In the case of 2-hemisphere tilings, the Platonic, prismatic, and Archimedian spherical tilings that fit on a spherical hemisphere are joined together and rotated about each other (as an infinite family). All the hemisphere tilings arise from either the octahedron, cuboctahedron, icosidodecahedron, or a single $(n,2)$ dihedral hemisphere tile with at least three sides.

=== Lunar and sporadic tilings ===

The four lunar and three sporadic tilings are generated by "gluing together" edge-to-edge four types of composite lunes from sections of the spherical dodecahedron, cuboctahedron, and icosidodecahedron in specific ways.

=== Composed and magic triangle tilings ===

In the last class of non edge-to-edge spherical tilings, the composed tilings, sets of tiles from an icosidodecahedron are combined to form so-called "magic triangles" of side-length exactly equal to $3\pi/5$. These are arranged on a sphere such that in one composed tiling appears one magic triangle, in two other tilings there are two magic triangles formed, and in another two composed tilings there are three magic triangles exhibited.

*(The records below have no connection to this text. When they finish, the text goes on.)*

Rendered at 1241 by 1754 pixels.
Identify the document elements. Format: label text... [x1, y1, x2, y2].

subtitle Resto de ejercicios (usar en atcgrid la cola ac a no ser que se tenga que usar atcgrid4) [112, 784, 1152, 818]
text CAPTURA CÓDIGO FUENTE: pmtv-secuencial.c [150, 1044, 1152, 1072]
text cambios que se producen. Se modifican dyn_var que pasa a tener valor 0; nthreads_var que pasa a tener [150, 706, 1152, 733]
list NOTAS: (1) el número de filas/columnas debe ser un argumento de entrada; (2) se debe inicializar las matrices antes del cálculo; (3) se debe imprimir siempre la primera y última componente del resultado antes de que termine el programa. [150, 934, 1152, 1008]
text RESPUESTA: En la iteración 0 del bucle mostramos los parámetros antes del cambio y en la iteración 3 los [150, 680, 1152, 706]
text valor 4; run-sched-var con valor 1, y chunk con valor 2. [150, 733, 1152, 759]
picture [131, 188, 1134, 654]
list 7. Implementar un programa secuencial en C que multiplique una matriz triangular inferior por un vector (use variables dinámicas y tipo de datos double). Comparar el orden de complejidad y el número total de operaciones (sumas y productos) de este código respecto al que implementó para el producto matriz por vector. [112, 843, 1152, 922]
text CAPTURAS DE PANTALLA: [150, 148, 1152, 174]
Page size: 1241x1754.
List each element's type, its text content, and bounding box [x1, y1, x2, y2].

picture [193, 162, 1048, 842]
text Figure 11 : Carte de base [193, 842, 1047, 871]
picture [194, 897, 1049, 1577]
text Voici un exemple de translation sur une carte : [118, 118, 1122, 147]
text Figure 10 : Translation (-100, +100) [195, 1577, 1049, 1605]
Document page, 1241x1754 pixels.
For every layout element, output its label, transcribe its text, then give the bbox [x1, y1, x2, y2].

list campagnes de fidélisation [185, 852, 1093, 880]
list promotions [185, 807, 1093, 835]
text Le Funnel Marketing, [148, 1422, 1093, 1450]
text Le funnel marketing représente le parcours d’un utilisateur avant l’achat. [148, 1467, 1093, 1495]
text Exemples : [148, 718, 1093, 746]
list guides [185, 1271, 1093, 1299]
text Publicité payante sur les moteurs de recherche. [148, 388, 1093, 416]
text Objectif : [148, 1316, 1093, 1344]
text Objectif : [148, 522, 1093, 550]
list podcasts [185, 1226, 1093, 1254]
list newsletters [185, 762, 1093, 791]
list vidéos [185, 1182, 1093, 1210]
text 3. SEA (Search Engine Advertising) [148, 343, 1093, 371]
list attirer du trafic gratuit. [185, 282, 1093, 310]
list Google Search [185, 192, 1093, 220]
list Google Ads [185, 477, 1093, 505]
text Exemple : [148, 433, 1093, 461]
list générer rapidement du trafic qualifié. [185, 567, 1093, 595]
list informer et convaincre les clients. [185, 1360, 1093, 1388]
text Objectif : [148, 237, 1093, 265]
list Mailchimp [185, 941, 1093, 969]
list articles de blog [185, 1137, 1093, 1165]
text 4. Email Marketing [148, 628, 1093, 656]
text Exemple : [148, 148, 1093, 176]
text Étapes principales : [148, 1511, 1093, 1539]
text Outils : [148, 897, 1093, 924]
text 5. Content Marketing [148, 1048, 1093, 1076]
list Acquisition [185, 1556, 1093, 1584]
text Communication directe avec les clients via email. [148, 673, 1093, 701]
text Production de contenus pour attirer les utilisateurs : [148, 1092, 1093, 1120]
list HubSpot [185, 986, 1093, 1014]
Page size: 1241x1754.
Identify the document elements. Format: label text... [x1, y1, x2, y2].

The spherical tiling featuring a magical triangle, and a complementary tile on the sphere, is also a non edge-to-edge tiling featuring regular polygons; this corresponds to the magic triangle tiling technically in its own class. It is the only non-edge-to-edge spherical tiling that contains a polygon with angle greater than $\pi$ (as the complementary tile, the next-largest angle is hemispheric).